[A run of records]
◇ ◇ ◇

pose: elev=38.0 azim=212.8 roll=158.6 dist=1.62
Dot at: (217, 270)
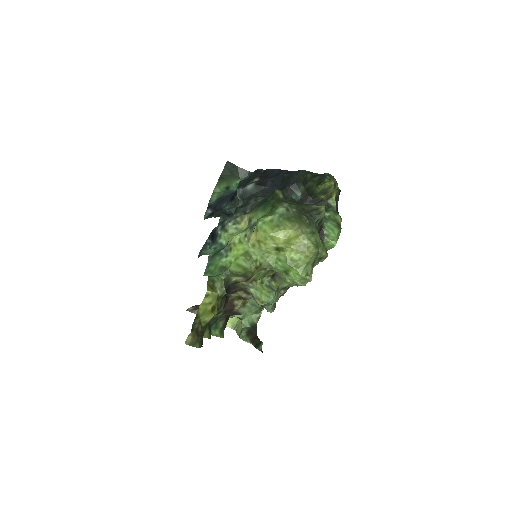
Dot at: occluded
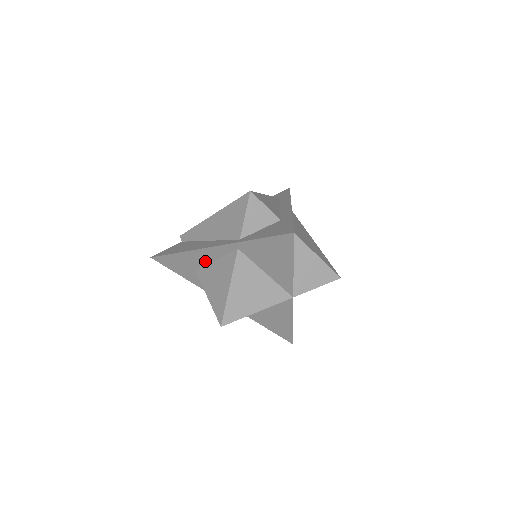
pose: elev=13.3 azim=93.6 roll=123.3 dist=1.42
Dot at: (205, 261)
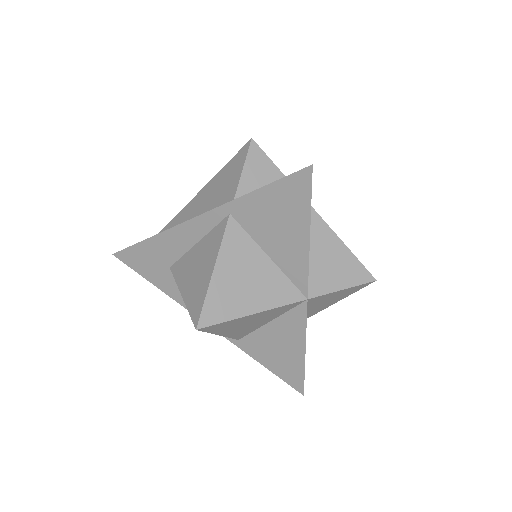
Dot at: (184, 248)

◇ ◇ ◇

Copy every line of the material above word for word, leaving out the pictures.

*ANSWER TO THIS TASK*
pose: elev=38.0 azim=212.8 roll=158.6 dist=1.62
Dot at: (217, 270)
Dot at: occluded
pose: elev=13.3 azim=93.6 roll=123.3 dist=1.42
Dot at: (205, 261)
Dot at: (184, 248)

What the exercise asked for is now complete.